--- EXTRACTED INFORMATION Enclosed Below ---
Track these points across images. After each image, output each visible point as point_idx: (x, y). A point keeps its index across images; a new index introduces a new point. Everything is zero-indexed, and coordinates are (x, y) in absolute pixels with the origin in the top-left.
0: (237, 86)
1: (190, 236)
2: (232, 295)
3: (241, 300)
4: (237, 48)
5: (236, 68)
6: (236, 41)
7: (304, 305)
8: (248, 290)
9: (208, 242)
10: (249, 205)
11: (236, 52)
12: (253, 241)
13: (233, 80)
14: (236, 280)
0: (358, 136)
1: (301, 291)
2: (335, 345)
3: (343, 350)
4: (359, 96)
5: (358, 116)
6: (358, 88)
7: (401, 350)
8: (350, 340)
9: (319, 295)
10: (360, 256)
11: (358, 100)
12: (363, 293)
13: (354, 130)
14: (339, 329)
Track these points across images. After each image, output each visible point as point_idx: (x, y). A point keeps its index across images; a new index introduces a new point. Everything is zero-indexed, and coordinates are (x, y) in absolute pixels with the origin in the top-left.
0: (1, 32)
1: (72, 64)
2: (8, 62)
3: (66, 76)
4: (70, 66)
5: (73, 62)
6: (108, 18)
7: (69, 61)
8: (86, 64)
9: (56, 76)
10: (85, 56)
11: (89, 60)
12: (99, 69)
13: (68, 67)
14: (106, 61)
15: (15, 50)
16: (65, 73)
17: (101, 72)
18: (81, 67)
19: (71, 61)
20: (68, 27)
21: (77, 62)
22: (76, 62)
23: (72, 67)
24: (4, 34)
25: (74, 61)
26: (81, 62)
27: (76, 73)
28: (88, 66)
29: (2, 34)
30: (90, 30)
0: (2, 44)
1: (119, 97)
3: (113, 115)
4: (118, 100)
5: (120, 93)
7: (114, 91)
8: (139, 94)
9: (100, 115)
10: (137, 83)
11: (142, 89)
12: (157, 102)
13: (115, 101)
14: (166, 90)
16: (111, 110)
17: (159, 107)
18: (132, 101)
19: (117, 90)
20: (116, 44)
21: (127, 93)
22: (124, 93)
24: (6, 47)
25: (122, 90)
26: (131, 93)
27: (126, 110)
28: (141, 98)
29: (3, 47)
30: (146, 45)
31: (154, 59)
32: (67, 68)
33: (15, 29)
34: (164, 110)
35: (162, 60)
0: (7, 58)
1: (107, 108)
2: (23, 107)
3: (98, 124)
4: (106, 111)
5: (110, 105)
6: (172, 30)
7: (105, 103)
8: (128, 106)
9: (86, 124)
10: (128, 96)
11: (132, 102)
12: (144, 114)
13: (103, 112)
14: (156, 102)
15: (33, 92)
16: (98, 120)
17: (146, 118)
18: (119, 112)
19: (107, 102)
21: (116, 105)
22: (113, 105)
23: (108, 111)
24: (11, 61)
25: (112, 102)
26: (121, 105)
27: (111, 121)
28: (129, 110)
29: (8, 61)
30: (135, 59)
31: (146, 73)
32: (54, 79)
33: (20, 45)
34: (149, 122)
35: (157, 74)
--- End of Enclosed EXTRACTED INFORMATION ---
WHAT YOU HAVE TO DO:
Return every entry verbatim.

THE COMPLETED TASK:
Track these points across images. After each image, output each visible point as point_idx: (x, y). A point keeps its index across images; a new index introduces a new point. Everything is zero-indexed, and coordinates are (x, y) in absolute pixels with the origin in the top-left.
0: (237, 86)
1: (190, 236)
2: (232, 295)
3: (241, 300)
4: (237, 48)
5: (236, 68)
6: (236, 41)
7: (304, 305)
8: (248, 290)
9: (208, 242)
10: (249, 205)
11: (236, 52)
12: (253, 241)
13: (233, 80)
14: (236, 280)
0: (358, 136)
1: (301, 291)
2: (335, 345)
3: (343, 350)
4: (359, 96)
5: (358, 116)
6: (358, 88)
7: (401, 350)
8: (350, 340)
9: (319, 295)
10: (360, 256)
11: (358, 100)
12: (363, 293)
13: (354, 130)
14: (339, 329)
Track these points across images. After each image, output each visible point as point_idx: (x, y). A point keeps its index across images; a new index introduces a new point. Everything is zero-indexed, and coordinates are (x, y) in absolute pixels with the origin in the top-left.
0: (1, 32)
1: (72, 64)
2: (8, 62)
3: (66, 76)
4: (70, 66)
5: (73, 62)
6: (108, 18)
7: (69, 61)
8: (86, 64)
9: (56, 76)
10: (85, 56)
11: (89, 60)
12: (99, 69)
13: (68, 67)
14: (106, 61)
15: (15, 50)
16: (65, 73)
17: (101, 72)
18: (81, 67)
19: (71, 61)
20: (68, 27)
21: (77, 62)
22: (76, 62)
23: (72, 67)
24: (4, 34)
25: (74, 61)
26: (81, 62)
27: (76, 73)
28: (88, 66)
29: (2, 34)
30: (90, 30)
0: (2, 44)
1: (119, 97)
3: (113, 115)
4: (118, 100)
5: (120, 93)
7: (114, 91)
8: (139, 94)
9: (100, 115)
10: (137, 83)
11: (142, 89)
12: (157, 102)
13: (115, 101)
14: (166, 90)
16: (111, 110)
17: (159, 107)
18: (132, 101)
19: (117, 90)
20: (116, 44)
21: (127, 93)
22: (124, 93)
24: (6, 47)
25: (122, 90)
26: (131, 93)
27: (126, 110)
28: (141, 98)
29: (3, 47)
30: (146, 45)
31: (154, 59)
32: (67, 68)
33: (15, 29)
34: (164, 110)
35: (162, 60)
0: (7, 58)
1: (107, 108)
2: (23, 107)
3: (98, 124)
4: (106, 111)
5: (110, 105)
6: (172, 30)
7: (105, 103)
8: (128, 106)
9: (86, 124)
10: (128, 96)
11: (132, 102)
12: (144, 114)
13: (103, 112)
14: (156, 102)
15: (33, 92)
16: (98, 120)
17: (146, 118)
18: (119, 112)
19: (107, 102)
21: (116, 105)
22: (113, 105)
23: (108, 111)
24: (11, 61)
25: (112, 102)
26: (121, 105)
27: (111, 121)
28: (129, 110)
29: (8, 61)
30: (135, 59)
31: (146, 73)
32: (54, 79)
33: (20, 45)
34: (149, 122)
35: (157, 74)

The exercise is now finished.